Court Opinion

ID: 7902802
Source: CourtListenerOpinion
Date Created: 2022-09-08 21:57:27.220003+00
Date Added: 2024-06-11T16:32:19.010239
License: Public Domain

The opinion of the court was delivered by
Mason, J.:
An information undertaking to charge V. L. Snodgrass with a violation of the medical practice act was quashed, and the state appeals. In several counts the defendant is charged with practicing medicine and surgery without having a certificate of medical registration, by attempting to treat for a fee a sick person by “pretending to adjust the vertebra” of such person. Other counts are in the same language, except that they charge that the acts complained of constituted the practice of osteopathy, without having obtained a certificate therefor. Still another count charges the defendant with having advertised himself to be engaged in the unauthorized practice of medicine by inserting an advertisement in a newspaper offering in effect to treat disease by *605“Chiropractic,” signed by himself as “Dr. V. L. Snodgrass, Chiropractor.”
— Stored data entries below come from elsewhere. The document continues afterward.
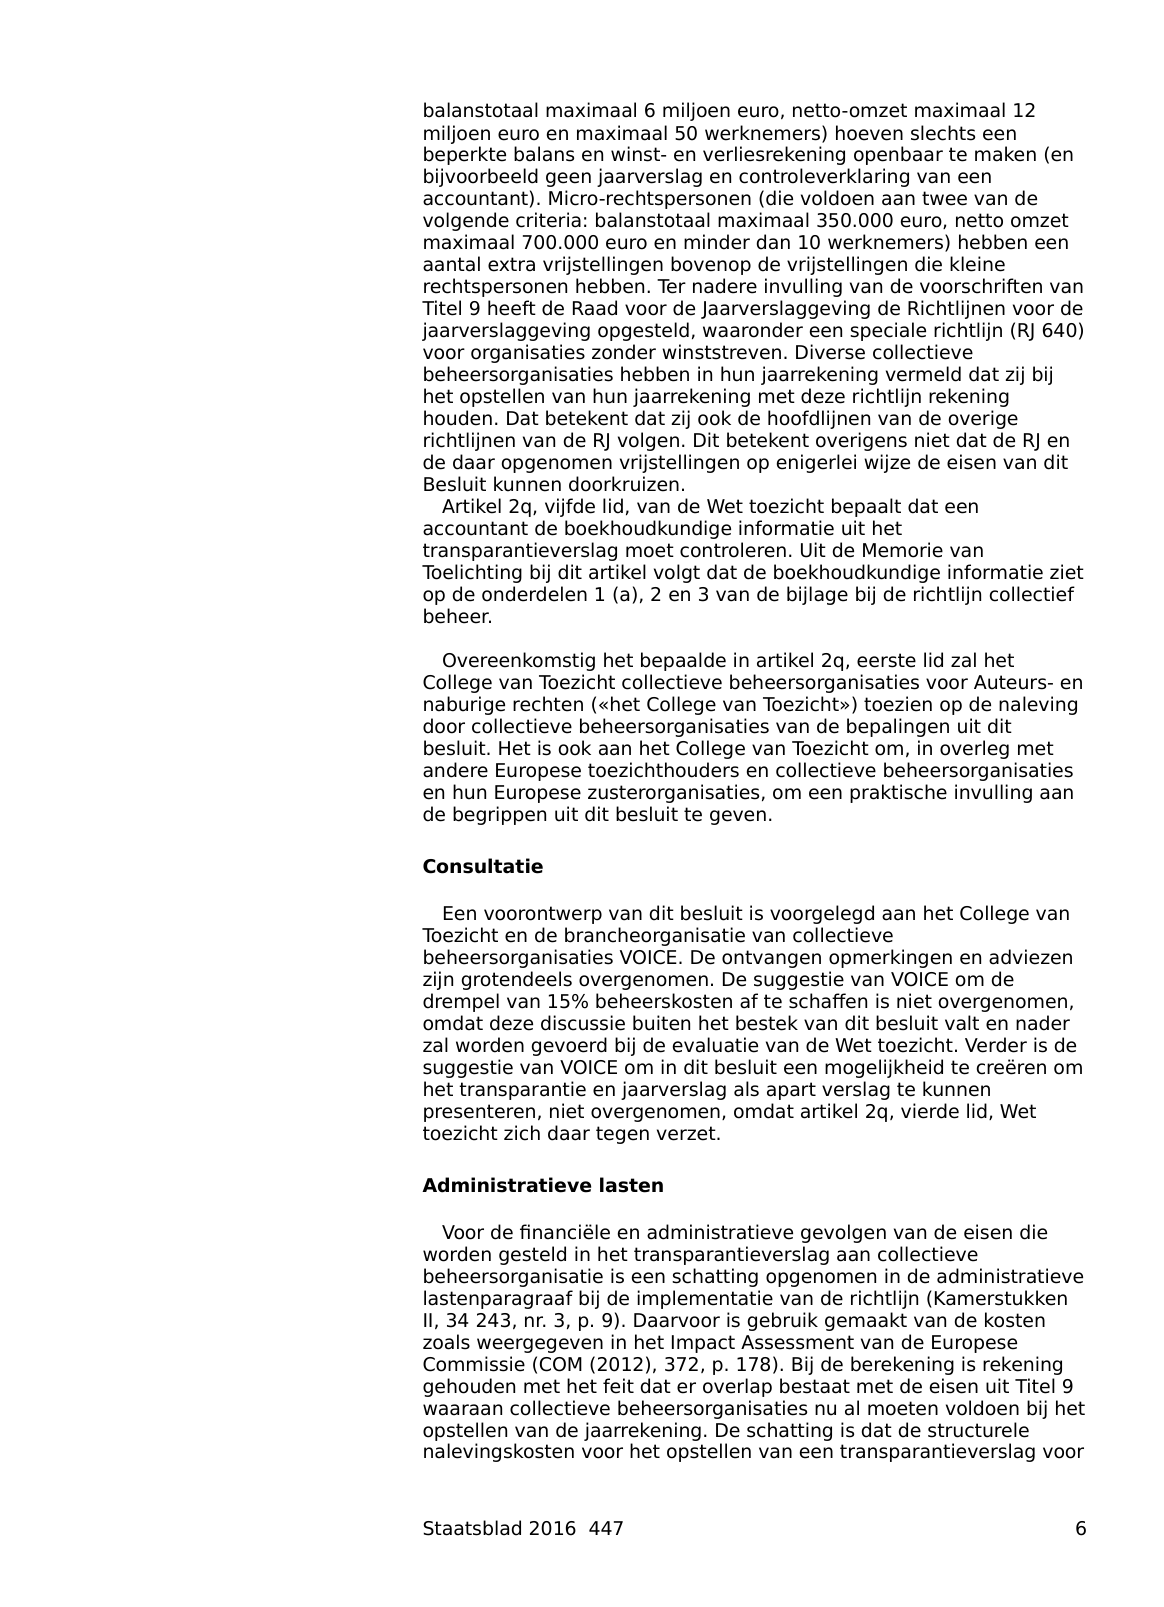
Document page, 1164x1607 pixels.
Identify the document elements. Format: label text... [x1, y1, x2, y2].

text Een voorontwerp van dit besluit is voorgelegd aan het College van Toezicht en de brancheorganisatie van collectieve beheersorganisaties VOICE. De ontvangen opmerkingen en adviezen zijn grotendeels overgenomen. De suggestie van VOICE om de drempel van 15% beheerskosten af te schaffen is niet overgenomen, omdat deze discussie buiten het bestek van dit besluit valt en nader zal worden gevoerd bij de evaluatie van de Wet toezicht. Verder is de suggestie van VOICE om in dit besluit een mogelijkheid te creëren om het transparantie en jaarverslag als apart verslag te kunnen presenteren, niet overgenomen, omdat artikel 2q, vierde lid, Wet toezicht zich daar tegen verzet. [422, 903, 1087, 1145]
text Overeenkomstig het bepaalde in artikel 2q, eerste lid zal het College van Toezicht collectieve beheersorganisaties voor Auteurs- en naburige rechten («het College van Toezicht») toezien op de naleving door collectieve beheersorganisaties van de bepalingen uit dit besluit. Het is ook aan het College van Toezicht om, in overleg met andere Europese toezichthouders en collectieve beheersorganisaties en hun Europese zusterorganisaties, om een praktische invulling aan de begrippen uit dit besluit te geven. [422, 650, 1087, 826]
text Voor de financiële en administratieve gevolgen van de eisen die worden gesteld in het transparantieverslag aan collectieve beheersorganisatie is een schatting opgenomen in de administratieve lastenparagraaf bij de implementatie van de richtlijn (Kamerstukken II, 34 243, nr. 3, p. 9). Daarvoor is gebruik gemaakt van de kosten zoals weergegeven in het Impact Assessment van de Europese Commissie (COM (2012), 372, p. 178). Bij de berekening is rekening gehouden met het feit dat er overlap bestaat met de eisen uit Titel 9 waaraan collectieve beheersorganisaties nu al moeten voldoen bij het opstellen van de jaarrekening. De schatting is dat de structurele nalevingskosten voor het opstellen van een transparantieverslag voor [422, 1222, 1087, 1463]
subtitle Administratieve lasten [422, 1175, 1087, 1197]
text balanstotaal maximaal 6 miljoen euro, netto-omzet maximaal 12 miljoen euro en maximaal 50 werknemers) hoeven slechts een beperkte balans en winst- en verliesrekening openbaar te maken (en bijvoorbeeld geen jaarverslag en controleverklaring van een accountant). Micro-rechtspersonen (die voldoen aan twee van de volgende criteria: balanstotaal maximaal 350.000 euro, netto omzet maximaal 700.000 euro en minder dan 10 werknemers) hebben een aantal extra vrijstellingen bovenop de vrijstellingen die kleine rechtspersonen hebben. Ter nadere invulling van de voorschriften van Titel 9 heeft de Raad voor de Jaarverslaggeving de Richtlijnen voor de jaarverslaggeving opgesteld, waaronder een speciale richtlijn (RJ 640) voor organisaties zonder winststreven. Diverse collectieve beheersorganisaties hebben in hun jaarrekening vermeld dat zij bij het opstellen van hun jaarrekening met deze richtlijn rekening houden. Dat betekent dat zij ook de hoofdlijnen van de overige richtlijnen van de RJ volgen. Dit betekent overigens niet dat de RJ en de daar opgenomen vrijstellingen op enigerlei wijze de eisen van dit Besluit kunnen doorkruizen. [422, 100, 1087, 496]
text Artikel 2q, vijfde lid, van de Wet toezicht bepaalt dat een accountant de boekhoudkundige informatie uit het transparantieverslag moet controleren. Uit de Memorie van Toelichting bij dit artikel volgt dat de boekhoudkundige informatie ziet op de onderdelen 1 (a), 2 en 3 van de bijlage bij de richtlijn collectief beheer. [422, 496, 1087, 628]
subtitle Consultatie [422, 856, 1087, 878]
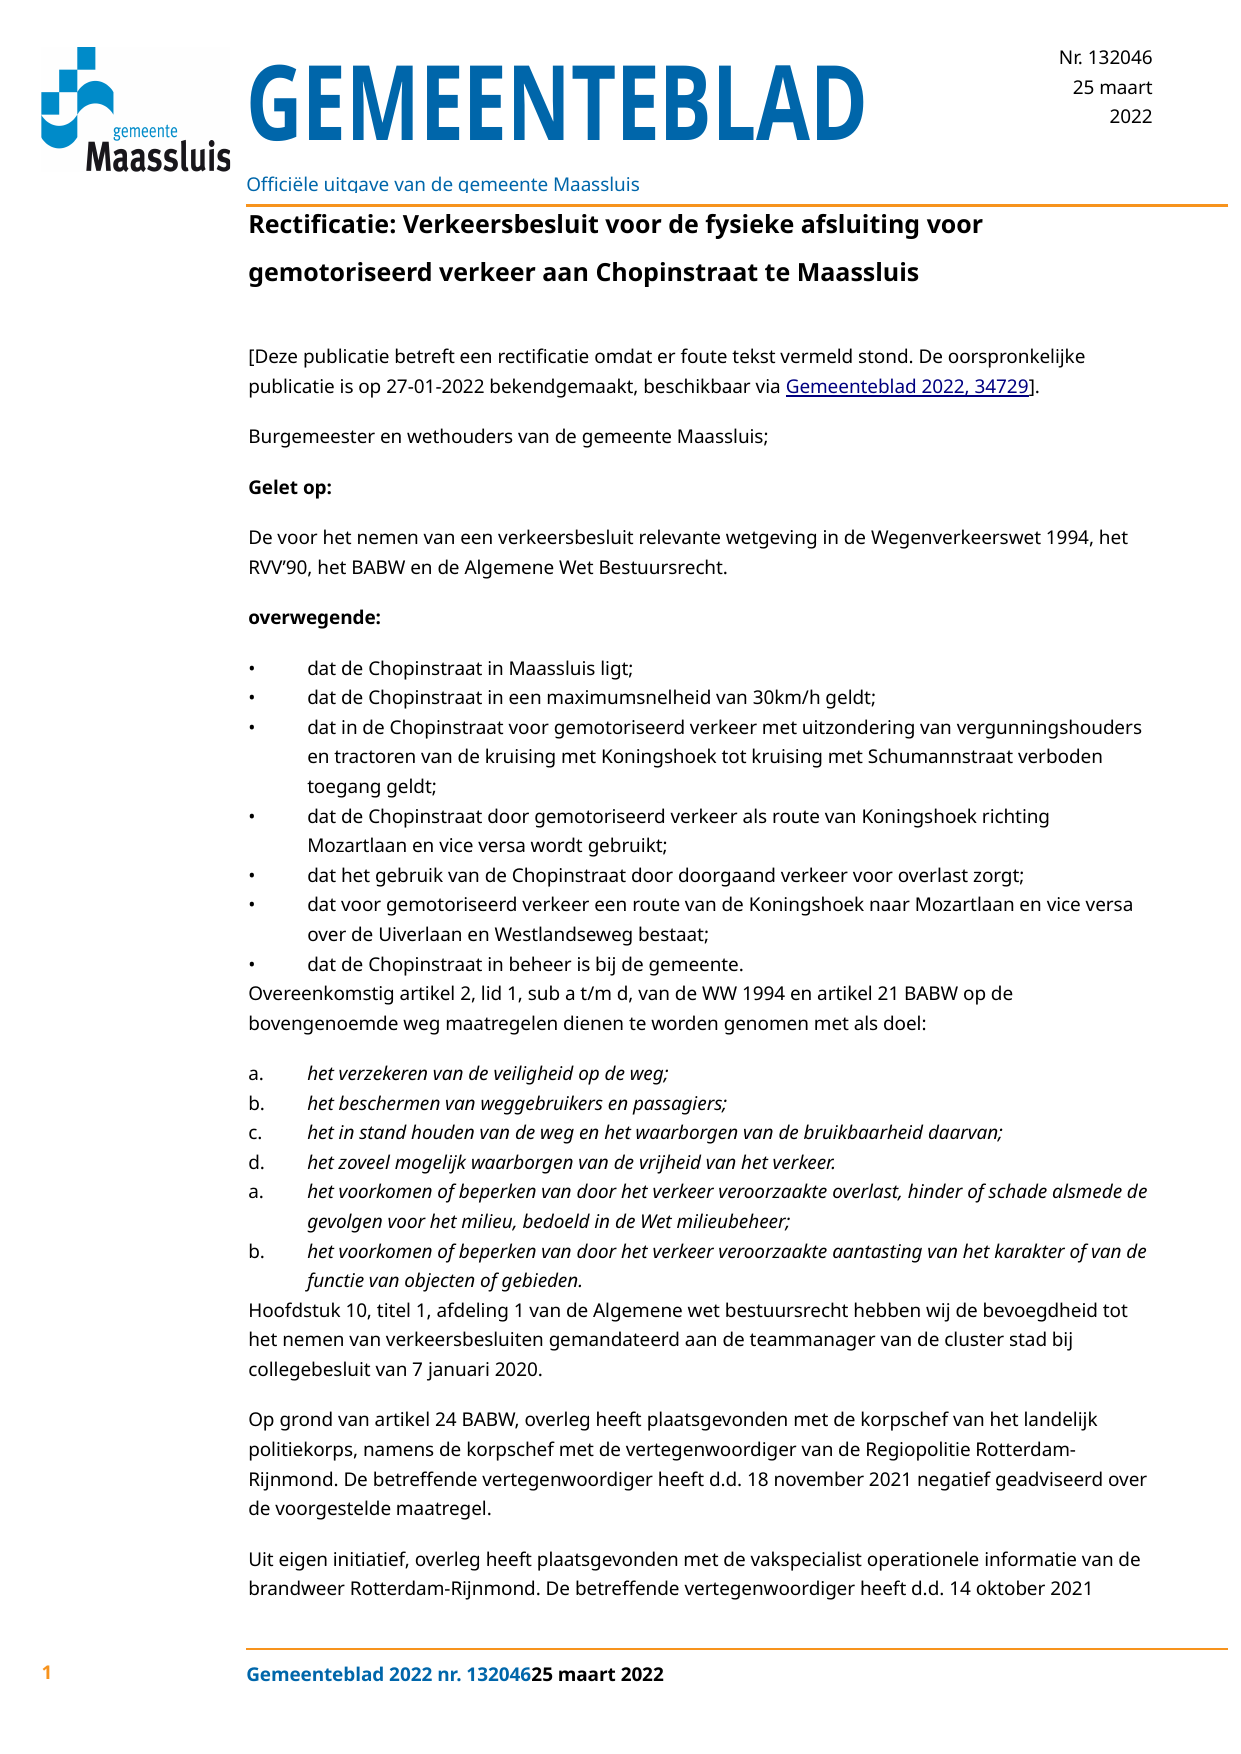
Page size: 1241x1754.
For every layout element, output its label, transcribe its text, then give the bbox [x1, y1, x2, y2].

text Hoofdstuk 10, titel 1, afdeling 1 van de Algemene wet bestuursrecht hebben wij de bevoegdheid tot het nemen van verkeersbesluiten gemandateerd aan de teammanager van de cluster stad bij collegebesluit van 7 januari 2020. [248, 1297, 1152, 1382]
text Burgemeester en wethouders van de gemeente Maassluis; [248, 424, 1152, 449]
list dat in de Chopinstraat voor gemotoriseerd verkeer met uitzondering van vergunningshouders en tractoren van de kruising met Koningshoek tot kruising met Schumannstraat verboden toegang geldt; [248, 714, 1152, 799]
text Gelet op: [248, 474, 1152, 500]
list het verzekeren van de veiligheid op de weg; [248, 1060, 1152, 1086]
list dat de Chopinstraat in beheer is bij de gemeente. [248, 951, 1152, 976]
list dat het gebruik van de Chopinstraat door doorgaand verkeer voor overlast zorgt; [248, 862, 1152, 888]
list het voorkomen of beperken van door het verkeer veroorzaakte aantasting van het karakter of van de functie van objecten of gebieden. [248, 1238, 1152, 1293]
list het zoveel mogelijk waarborgen van de vrijheid van het verkeer. [248, 1149, 1152, 1175]
text Overeenkomstig artikel 2, lid 1, sub a t/m d, van de WW 1994 en artikel 21 BABW op de bovengenoemde weg maatregelen dienen te worden genomen met als doel: [248, 980, 1152, 1036]
text Rectificatie: Verkeersbesluit voor de fysieke afsluiting voor gemotoriseerd verkeer aan Chopinstraat te Maassluis [248, 207, 1152, 288]
text De voor het nemen van een verkeersbesluit relevante wetgeving in de Wegenverkeerswet 1994, het RVV’90, het BABW en de Algemene Wet Bestuursrecht. [248, 524, 1152, 580]
list dat de Chopinstraat in Maassluis ligt; [248, 655, 1152, 681]
text Op grond van artikel 24 BABW, overleg heeft plaatsgevonden met de korpschef van het landelijk politiekorps, namens de korpschef met de vertegenwoordiger van de Regiopolitie Rotterdam-Rijnmond. De betreffende vertegenwoordiger heeft d.d. 18 november 2021 negatief geadviseerd over de voorgestelde maatregel. [248, 1407, 1152, 1521]
picture [41, 47, 77, 92]
list het voorkomen of beperken van door het verkeer veroorzaakte overlast, hinder of schade alsmede de gevolgen voor het milieu, bedoeld in de Wet milieubeheer; [248, 1179, 1152, 1234]
picture [41, 47, 231, 172]
list dat voor gemotoriseerd verkeer een route van de Koningshoek naar Mozartlaan en vice versa over de Uiverlaan en Westlandseweg bestaat; [248, 892, 1152, 947]
text Uit eigen initiatief, overleg heeft plaatsgevonden met de vakspecialist operationele informatie van de brandweer Rotterdam-Rijnmond. De betreffende vertegenwoordiger heeft d.d. 14 oktober 2021 [248, 1546, 1152, 1601]
list het in stand houden van de weg en het waarborgen van de bruikbaarheid daarvan; [248, 1119, 1152, 1145]
list het beschermen van weggebruikers en passagiers; [248, 1090, 1152, 1116]
text [Deze publicatie betreft een rectificatie omdat er foute tekst vermeld stond. De oorspronkelijke publicatie is op 27-01-2022 bekendgemaakt, beschikbaar via Gemeenteblad 2022, 34729]. [248, 344, 1152, 399]
list dat de Chopinstraat in een maximumsnelheid van 30km/h geldt; [248, 684, 1152, 710]
list dat de Chopinstraat door gemotoriseerd verkeer als route van Koningshoek richting Mozartlaan en vice versa wordt gebruikt; [248, 803, 1152, 858]
text overwegende: [248, 604, 1152, 630]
In the argument in. the district court it was conceded by the state “that the defendant claimed to be a ‘Chiro’ and to heal the sick by adjusting the spine.”' Practicing, or advertising to practice, what is called “chiropractic,” by one not having a' certificate, authorizing him to practice medicine, surgery or osteopathy, was a violation of the law as it stood in 1911. {The State v. Johnson, 84 Kan. 411, 114 Pac. 390.) The defendant maintains that the facts stated in the information do not constitute an offense by reason of a provision of the statute invoked, as amended in 1913, reading: “This act shall not apply to any registered osteopathic physician or any chiropractic practitioners of the state of Kansas.” (Laws 1913, ch. 290, § 10.) Exceptions of this character need not be negatived in the information. Therefore the state was not required to allege that the defendant was not a “chiropractic practitioner of the state of Kansas,” even if that fact would constitute a defense. (The State v. Buis, 83 Kan. 273, 111 Pac. 189.) For this reason the motion to quash should have been overruled. The court deems it unnecessary to pass upon any of the other questions argued.